**Что сделать**
1. Перечислите по отзыву о книге «В тени Гоголя», чем творчество ещё не представлялось Гоголю в начале его пути.
2. С чего, согласно отзыву о книге «В тени Гоголя», начинается эта книга?

**Текст**

- - - -

В тени Гоголя

Терц Абрам (Синявский)

Книги о жизни и творчестве бывают разные. Назидательно-нравоучительные и пафосно-патетические, построенные по схеме «родился — учился — женился/не женился — умер». Или же такие, при чтении которых через пару абзацев начинаешь сомневаться, а на родном ли языке это писано, или это некое особое наречие, доступное только членам тайного братства литературоведов и филологов.

Так вот, «В тени Гоголя» совсем не такая книга. И начинается она, как и положено необычной книге, с эпилога. Собственно говоря, сразу с похорон. А в последней главе мёртвые воскресают и мы устремляемся «вперёд — к истокам!» И мы, вслед за автором, проходим путь, обратный тому, который предписан для биографии. От периода распада и превращения писателя в «живой труп» от литературы до искромётного начала, когда творчество ещё не представлялось Гоголю бременем, службой или же долгом перед народом и отечеством. Читая книгу Андрея Синявского, задумываешься о том, как писатель, стремясь к совершенству и пытаясь осмыслить каждый свой шаг, разложить свой дар на составные части, «разъяв гармонию», убивает и свой талант, и себя: «Иногда кажется, что Гоголь умирал всю свою жизнь, и это уже всем надоело. Он специализировался на этом занятии, и сравнение с погребёнными заживо вырывалось у него так часто, как если бы мысль о них неотступно его точила и мучила».

- - - -

**Сохранённые данные**
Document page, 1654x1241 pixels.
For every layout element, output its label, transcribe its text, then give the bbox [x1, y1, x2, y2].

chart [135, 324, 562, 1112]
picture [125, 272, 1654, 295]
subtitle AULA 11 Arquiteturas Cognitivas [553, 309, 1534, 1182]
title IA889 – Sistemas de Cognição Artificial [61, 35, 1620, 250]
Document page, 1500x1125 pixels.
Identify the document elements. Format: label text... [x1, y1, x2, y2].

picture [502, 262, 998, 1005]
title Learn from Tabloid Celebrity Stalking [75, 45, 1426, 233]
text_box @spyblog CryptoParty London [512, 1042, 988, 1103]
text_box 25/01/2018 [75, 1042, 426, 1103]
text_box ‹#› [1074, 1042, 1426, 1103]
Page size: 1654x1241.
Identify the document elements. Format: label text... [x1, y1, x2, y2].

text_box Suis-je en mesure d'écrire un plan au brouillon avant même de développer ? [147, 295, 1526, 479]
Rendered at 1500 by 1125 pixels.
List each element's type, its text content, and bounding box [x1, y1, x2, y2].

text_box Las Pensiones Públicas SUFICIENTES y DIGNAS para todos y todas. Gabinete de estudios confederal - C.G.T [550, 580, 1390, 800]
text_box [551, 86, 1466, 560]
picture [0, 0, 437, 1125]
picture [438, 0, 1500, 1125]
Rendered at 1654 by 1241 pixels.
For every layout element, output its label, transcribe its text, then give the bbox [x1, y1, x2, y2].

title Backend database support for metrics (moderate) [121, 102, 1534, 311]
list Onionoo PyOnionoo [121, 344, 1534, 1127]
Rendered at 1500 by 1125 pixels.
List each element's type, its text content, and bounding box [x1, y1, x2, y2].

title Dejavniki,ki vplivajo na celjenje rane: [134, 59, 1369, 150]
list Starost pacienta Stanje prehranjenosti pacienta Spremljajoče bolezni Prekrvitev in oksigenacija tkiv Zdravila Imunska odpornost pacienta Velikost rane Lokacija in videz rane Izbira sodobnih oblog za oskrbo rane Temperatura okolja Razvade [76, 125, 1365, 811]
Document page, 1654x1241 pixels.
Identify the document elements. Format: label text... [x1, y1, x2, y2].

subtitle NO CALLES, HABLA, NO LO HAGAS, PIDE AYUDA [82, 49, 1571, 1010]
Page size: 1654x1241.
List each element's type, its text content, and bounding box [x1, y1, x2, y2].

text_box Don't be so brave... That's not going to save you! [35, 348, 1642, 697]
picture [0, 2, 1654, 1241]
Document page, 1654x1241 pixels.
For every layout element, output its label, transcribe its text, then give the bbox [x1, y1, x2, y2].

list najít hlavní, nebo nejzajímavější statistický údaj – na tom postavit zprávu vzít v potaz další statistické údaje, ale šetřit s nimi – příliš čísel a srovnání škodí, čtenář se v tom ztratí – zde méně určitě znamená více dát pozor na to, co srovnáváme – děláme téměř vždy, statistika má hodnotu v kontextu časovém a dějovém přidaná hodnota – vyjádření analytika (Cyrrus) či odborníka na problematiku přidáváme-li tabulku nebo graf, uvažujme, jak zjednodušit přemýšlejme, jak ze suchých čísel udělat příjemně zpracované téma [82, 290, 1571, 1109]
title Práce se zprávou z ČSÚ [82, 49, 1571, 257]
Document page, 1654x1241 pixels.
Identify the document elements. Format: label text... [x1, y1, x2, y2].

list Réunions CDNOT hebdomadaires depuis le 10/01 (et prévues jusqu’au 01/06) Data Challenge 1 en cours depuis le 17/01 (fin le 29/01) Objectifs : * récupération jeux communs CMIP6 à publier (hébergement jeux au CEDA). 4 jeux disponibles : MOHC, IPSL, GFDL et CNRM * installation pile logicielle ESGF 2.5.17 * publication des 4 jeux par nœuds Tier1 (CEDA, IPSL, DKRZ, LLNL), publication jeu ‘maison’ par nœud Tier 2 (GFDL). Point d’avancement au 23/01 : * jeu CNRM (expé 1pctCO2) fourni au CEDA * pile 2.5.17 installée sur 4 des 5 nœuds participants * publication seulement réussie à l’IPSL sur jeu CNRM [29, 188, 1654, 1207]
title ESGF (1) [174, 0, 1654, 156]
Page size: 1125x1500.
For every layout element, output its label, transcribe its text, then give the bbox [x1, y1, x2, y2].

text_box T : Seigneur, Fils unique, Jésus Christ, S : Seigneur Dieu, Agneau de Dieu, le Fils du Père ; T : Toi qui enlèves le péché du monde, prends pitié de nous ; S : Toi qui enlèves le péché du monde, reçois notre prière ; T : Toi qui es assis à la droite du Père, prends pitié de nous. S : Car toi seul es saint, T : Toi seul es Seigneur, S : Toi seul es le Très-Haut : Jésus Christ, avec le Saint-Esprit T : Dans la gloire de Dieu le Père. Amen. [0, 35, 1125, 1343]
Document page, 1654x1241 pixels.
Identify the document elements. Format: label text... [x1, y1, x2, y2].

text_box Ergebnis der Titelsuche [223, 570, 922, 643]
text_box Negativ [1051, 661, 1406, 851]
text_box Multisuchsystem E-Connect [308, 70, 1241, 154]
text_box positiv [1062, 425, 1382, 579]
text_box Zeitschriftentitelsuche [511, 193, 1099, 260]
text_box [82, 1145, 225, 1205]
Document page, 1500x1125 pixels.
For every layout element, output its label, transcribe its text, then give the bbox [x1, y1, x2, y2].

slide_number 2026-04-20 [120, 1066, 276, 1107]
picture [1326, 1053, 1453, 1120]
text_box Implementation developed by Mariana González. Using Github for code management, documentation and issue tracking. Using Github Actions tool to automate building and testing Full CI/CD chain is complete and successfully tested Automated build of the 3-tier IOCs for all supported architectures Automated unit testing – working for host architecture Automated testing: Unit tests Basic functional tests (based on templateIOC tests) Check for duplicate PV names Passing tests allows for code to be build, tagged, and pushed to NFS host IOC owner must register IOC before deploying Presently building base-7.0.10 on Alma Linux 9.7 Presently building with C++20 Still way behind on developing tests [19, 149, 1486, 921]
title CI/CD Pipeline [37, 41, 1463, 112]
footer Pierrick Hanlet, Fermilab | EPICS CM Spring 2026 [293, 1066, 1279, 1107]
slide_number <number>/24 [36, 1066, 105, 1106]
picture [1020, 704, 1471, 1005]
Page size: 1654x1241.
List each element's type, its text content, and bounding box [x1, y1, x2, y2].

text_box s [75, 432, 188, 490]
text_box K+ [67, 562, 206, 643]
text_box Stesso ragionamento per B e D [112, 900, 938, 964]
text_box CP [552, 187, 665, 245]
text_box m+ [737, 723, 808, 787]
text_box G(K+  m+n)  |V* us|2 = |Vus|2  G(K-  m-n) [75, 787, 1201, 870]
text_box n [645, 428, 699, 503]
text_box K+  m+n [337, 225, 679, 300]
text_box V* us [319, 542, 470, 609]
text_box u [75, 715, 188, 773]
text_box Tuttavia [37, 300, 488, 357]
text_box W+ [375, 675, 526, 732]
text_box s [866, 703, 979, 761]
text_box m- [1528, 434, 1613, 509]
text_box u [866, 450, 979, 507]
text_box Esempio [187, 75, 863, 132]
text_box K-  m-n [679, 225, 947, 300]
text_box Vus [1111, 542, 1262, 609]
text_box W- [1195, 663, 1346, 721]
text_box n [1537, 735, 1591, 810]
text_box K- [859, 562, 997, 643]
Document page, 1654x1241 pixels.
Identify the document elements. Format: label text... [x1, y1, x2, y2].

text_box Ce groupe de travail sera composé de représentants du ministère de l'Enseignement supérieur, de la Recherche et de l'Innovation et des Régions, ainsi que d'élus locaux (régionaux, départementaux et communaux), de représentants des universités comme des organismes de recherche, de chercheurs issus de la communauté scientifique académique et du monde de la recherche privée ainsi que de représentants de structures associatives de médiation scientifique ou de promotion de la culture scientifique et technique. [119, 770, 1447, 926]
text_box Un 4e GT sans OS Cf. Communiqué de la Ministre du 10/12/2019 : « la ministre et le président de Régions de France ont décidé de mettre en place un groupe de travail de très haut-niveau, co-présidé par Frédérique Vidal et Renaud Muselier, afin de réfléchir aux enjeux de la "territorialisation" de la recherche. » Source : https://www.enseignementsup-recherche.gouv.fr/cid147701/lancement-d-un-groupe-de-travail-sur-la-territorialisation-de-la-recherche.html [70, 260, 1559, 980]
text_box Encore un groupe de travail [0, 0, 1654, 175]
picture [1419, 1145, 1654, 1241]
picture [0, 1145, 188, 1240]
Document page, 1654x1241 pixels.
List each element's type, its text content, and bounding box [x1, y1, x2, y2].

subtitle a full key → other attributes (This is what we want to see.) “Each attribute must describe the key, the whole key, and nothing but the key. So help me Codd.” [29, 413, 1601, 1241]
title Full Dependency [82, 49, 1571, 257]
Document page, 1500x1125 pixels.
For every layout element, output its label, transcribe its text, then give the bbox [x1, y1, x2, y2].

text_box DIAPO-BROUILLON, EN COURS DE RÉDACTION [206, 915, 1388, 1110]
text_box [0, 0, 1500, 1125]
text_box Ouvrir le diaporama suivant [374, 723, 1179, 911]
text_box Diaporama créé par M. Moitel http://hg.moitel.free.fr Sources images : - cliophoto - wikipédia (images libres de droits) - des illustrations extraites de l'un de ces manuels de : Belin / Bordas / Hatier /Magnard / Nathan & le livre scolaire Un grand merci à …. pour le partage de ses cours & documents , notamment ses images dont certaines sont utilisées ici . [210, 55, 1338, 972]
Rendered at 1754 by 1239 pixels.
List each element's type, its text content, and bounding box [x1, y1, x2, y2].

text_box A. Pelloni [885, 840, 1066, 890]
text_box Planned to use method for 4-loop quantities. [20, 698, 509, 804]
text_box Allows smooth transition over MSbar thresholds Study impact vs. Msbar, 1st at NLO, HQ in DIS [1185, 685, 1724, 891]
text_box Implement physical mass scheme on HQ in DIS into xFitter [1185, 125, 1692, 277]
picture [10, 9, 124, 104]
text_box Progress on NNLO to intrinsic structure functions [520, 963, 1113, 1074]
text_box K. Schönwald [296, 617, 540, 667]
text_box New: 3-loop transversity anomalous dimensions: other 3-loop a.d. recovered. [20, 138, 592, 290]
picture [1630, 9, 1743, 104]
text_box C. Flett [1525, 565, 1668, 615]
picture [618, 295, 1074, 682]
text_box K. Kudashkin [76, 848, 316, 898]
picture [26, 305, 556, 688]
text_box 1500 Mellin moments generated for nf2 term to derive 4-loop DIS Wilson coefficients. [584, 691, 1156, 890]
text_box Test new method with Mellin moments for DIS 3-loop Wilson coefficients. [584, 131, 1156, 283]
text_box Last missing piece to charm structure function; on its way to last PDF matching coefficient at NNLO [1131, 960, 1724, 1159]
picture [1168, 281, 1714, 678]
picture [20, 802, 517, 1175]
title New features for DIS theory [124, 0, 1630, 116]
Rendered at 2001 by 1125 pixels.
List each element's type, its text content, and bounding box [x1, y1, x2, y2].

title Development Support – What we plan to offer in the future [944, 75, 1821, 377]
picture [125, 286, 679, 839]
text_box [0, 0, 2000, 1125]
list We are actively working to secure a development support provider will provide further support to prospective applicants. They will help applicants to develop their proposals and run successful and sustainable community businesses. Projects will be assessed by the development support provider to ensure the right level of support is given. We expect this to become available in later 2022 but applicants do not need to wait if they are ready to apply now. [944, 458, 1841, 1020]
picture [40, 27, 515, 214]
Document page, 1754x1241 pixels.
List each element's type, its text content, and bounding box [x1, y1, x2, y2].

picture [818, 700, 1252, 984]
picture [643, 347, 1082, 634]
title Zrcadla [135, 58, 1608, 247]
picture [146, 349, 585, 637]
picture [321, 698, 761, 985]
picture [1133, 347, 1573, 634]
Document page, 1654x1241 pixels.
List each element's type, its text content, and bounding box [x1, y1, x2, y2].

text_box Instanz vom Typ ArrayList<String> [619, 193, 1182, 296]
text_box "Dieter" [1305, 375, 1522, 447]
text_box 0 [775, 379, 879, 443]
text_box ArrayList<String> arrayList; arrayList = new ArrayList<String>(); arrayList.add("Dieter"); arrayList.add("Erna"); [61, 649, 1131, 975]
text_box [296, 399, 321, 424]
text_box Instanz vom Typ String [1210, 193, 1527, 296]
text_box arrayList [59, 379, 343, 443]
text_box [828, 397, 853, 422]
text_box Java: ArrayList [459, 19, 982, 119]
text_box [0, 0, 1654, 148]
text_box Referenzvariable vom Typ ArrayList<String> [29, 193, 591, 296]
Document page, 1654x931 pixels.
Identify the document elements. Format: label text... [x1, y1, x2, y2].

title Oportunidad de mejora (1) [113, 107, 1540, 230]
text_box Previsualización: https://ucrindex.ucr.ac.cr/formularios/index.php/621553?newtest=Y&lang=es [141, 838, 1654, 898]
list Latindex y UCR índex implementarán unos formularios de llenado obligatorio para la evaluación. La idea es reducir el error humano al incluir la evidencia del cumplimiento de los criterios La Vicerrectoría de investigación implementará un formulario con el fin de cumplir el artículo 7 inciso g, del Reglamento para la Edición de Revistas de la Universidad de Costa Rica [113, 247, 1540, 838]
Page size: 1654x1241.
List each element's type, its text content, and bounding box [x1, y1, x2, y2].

- - - -

**Решённые задания**
1. Бременем, службой, долгом перед народом и отечеством.

2. С эпилога, а собственно говоря, сразу с похорон.